Ama çölden bir hayat çıkarmak lazımdır. Çöl sanılan bu âlemde saklı ve kuvvetli hayat vardır. O, Türk milletidir. Eksik olan şey teşkilattır. Bu teşkilat organize edilebilirse vatan da millet de kurtulur.
Mustafa Kemal’e veda ettim; matbaaya geldim. Ne kafam almıştı ne mantığım. Daha doğrusu anlattıkları bana deli saçması gibi gelmişti. Matbaada arkadaşlar anlat diyorlardı; neler söyledi?
Anlattım: Şu sıralar Anadolu’ya geçilir, orada teşkilat kurulur, vatan bağımsızlığına kavuşur, millet de özgürlüğüne kavuşurmuş, anladınız mı arkadaşlar?

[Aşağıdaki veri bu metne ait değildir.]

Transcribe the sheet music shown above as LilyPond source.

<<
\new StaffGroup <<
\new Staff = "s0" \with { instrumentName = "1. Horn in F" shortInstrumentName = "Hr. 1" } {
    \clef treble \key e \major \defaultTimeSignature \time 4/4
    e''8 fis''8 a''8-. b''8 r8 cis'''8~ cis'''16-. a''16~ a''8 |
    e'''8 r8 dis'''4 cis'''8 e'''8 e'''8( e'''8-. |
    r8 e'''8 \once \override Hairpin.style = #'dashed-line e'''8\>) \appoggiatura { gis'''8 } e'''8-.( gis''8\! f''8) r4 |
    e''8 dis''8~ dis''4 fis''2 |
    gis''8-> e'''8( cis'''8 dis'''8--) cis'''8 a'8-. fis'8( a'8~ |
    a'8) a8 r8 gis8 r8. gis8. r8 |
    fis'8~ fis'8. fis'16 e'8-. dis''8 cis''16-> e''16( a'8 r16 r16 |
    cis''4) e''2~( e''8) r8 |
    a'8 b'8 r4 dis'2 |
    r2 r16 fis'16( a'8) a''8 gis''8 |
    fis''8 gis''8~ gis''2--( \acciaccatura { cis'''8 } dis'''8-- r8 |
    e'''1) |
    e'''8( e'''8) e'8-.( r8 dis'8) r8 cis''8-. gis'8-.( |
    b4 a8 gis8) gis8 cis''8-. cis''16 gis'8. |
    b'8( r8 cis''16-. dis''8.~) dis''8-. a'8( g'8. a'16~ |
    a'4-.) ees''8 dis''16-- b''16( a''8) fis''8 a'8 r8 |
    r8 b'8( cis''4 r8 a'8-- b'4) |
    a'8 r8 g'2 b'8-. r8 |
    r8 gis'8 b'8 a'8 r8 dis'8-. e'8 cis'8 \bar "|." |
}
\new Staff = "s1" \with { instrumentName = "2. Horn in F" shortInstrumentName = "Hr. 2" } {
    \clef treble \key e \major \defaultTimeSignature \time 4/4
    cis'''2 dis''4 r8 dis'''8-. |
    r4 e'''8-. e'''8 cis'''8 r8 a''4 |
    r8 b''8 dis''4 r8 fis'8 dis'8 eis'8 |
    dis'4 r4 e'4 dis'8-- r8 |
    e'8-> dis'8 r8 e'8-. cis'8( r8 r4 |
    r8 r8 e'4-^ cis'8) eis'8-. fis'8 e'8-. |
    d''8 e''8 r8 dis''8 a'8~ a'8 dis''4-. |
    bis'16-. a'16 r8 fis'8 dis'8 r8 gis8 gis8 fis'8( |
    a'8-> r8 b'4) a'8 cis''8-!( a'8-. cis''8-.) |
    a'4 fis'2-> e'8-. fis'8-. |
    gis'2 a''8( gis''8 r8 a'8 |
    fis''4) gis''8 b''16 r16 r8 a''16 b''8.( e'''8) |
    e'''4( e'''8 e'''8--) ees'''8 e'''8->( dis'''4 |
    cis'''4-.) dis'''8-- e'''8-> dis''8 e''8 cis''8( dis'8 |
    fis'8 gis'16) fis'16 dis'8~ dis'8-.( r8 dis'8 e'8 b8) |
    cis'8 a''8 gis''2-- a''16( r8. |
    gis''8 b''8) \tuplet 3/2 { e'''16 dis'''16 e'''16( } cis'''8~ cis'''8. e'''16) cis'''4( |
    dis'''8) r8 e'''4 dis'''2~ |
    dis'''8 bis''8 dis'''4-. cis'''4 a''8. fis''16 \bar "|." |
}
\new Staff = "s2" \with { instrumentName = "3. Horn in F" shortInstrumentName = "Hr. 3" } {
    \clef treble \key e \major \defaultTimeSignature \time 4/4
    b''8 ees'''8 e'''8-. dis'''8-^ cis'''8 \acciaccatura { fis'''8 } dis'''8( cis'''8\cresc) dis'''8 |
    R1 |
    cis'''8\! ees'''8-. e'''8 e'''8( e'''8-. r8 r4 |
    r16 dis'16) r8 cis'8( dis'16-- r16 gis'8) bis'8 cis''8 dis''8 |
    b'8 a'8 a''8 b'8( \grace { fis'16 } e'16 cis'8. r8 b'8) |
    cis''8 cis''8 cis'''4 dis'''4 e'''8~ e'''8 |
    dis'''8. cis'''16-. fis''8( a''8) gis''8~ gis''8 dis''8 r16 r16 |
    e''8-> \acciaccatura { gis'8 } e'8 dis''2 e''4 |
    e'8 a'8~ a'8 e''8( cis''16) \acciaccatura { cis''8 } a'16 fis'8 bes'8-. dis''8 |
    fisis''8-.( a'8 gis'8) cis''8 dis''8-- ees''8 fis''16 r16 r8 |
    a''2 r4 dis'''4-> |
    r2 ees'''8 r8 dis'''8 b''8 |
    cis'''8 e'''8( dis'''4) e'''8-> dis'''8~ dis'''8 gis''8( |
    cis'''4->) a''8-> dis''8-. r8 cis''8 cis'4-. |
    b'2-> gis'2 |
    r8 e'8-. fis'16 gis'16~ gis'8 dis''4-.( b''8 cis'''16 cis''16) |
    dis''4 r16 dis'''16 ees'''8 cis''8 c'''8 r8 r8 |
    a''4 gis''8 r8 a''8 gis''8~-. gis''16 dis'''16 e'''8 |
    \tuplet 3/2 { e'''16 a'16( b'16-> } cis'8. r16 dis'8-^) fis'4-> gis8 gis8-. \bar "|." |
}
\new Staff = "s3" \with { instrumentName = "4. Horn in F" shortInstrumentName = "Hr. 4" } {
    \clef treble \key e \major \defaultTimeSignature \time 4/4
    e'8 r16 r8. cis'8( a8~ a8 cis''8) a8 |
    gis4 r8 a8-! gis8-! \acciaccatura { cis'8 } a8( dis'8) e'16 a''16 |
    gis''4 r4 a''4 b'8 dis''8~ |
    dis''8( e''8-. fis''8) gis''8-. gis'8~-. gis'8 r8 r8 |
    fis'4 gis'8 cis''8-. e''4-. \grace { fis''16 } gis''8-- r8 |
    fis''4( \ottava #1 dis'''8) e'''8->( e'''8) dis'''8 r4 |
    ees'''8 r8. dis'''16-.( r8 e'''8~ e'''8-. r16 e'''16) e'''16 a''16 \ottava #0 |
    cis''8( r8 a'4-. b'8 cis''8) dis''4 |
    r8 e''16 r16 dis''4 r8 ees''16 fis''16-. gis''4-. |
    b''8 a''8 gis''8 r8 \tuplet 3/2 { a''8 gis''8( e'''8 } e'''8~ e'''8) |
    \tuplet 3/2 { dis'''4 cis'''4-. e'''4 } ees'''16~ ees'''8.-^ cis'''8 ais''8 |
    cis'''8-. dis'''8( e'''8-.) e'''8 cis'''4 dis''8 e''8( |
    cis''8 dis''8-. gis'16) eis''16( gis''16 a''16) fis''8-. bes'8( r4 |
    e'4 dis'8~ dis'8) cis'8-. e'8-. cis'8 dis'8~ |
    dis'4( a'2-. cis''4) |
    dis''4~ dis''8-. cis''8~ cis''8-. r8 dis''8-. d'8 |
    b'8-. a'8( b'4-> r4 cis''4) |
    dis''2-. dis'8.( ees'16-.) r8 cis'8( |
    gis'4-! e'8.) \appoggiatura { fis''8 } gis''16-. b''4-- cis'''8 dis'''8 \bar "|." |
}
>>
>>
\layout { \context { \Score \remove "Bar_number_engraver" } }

Bu deli değil, zırdeliymiş. O günlerde, o şartlar içinde İstiklal Mücadelesi’ne atılıp Türkiye’yi kurtarmaktan söz edenlere karşı herkes benim gibi düşünürdü. O günlerde böyle düşünen tek adam oydu; tek adam!” Kaynak: Atatürk’ün İstanbul’daki Hayatı, Sadi Borak, Kuleli Dergisi, 1996/1, Sayfa: 1-2
Kıymetli Ahmet Şafak, ‘Türk Milletine Mektup’ adlı eserinde Gazi Mustafa Kemal Atatürk’ü nasıl da bir çırpı da anlatıvermiş: “… Düşman oyunla oynaşla geliyor! Düşman sinsi! Düşman zalim! Kısık ateşle pişen kurbağa misali unutmak istiyorlar! Kapımıza dayanan tehlikeyi görmeyelim diye, gözümüzü boyayıp gönlümüzü avutmak istiyorlar! Sensin onların derdi! Sen, insanlığın yoldaşı! Sen Sakarya’nın, Dumlupınar’ın, Karahisar’ın gardaşı! Sen “Geldikleri gibi giderler!” diyen Sarışın Kurt! Sen, binlerce yıllık maziyi ‘Cumhuriyet’ evinde toplayan yurt! Ey! Benim milletim! “Türk’üm, özür dilerim, bu toprakları vatan yaptım, suçluyum!” demeni bekliyorlar! Onların dilleri çatal! Tek dişi mızrak! Hiçbir çuvala sığmaz! Nereden nereye geldik, inanılmaz! Ey! büyük milletim, ağıtlar deldi yüreğini! Şimdi çoşkuyla türküler söylemek vakti! Kaldır başını ve haykır “Ne mutlu Türk’üm diyene!” Sevdanı al eline, senin sevdandan geçilmez! “Türk’üm, doğruyum, yalnızım; ama Allah, benimledir.” de…”
Gazi Mustafa Kemal Atatürk’ün 78. ölüm yıl dönümü olan 10 Kasım Perşembe gününde; rahmet okuyacak, minnet duygumuzu ifade edecek ve bir o kadar da mirasına sahip çıkma iradesini haykırarak, anacağız. Anlatılan olayda örneklendiği gibi; stratejik zekaya sahip, ufku gören ve milletine güvenen ‘Tek Adam’ vasfındaki Atatürk’ün: “Birinci vazifen; Türk istiklalini, Türk Cumhuriyetini ilelebet muhafaza ve müdafa etmektir.” vasiyetinde söylediği gibi Cumhuriyet’e, değerlerine ve kazanımlarına sahip çıkmak, ‘Türk’üm!’ diyen her ferdin birinci vazifesi olmalıdır.
Son söz: “Tek Adam, Sarışın Kurt”u vefatının 78’nci seneidevriyesinde rahmet, şükran ve saygı ile anıyor ve anlıyorum. Şen ve esen kalınız.